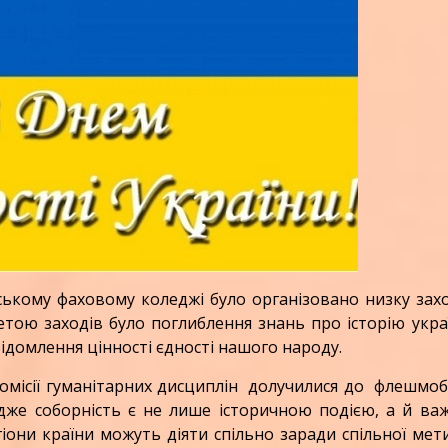
ому фаховому коледжі було організовано низку захо
тою заходів було поглиблення знань про історію укра
ідомлення цінності єдності нашого народу.
омісії гуманітарних дисциплін долучилися до флешмо
адже соборність є не лише історичною подією, а й в
гіони країни можуть діяти спільно заради спільної мет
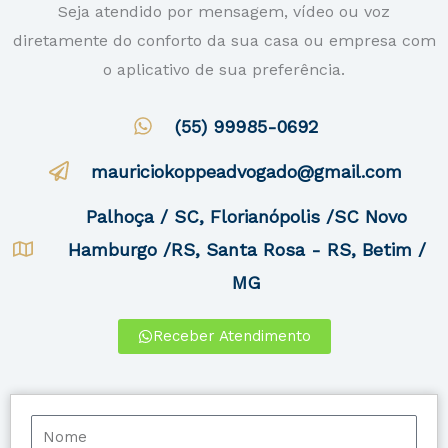
Seja atendido por mensagem, vídeo ou voz
diretamente do conforto da sua casa ou empresa com
o aplicativo de sua preferência.
(55) 99985-0692
mauriciokoppeadvogado@gmail.com
Palhoça / SC, Florianópolis /SC Novo
Hamburgo /RS, Santa Rosa - RS, Betim /
MG
Receber Atendimento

*Problem to solve:* When a line in the records holds the string "було", copy that line.

*Finished task:*
ому фаховому коледжі було організовано низку захо
тою заходів було поглиблення знань про історію укра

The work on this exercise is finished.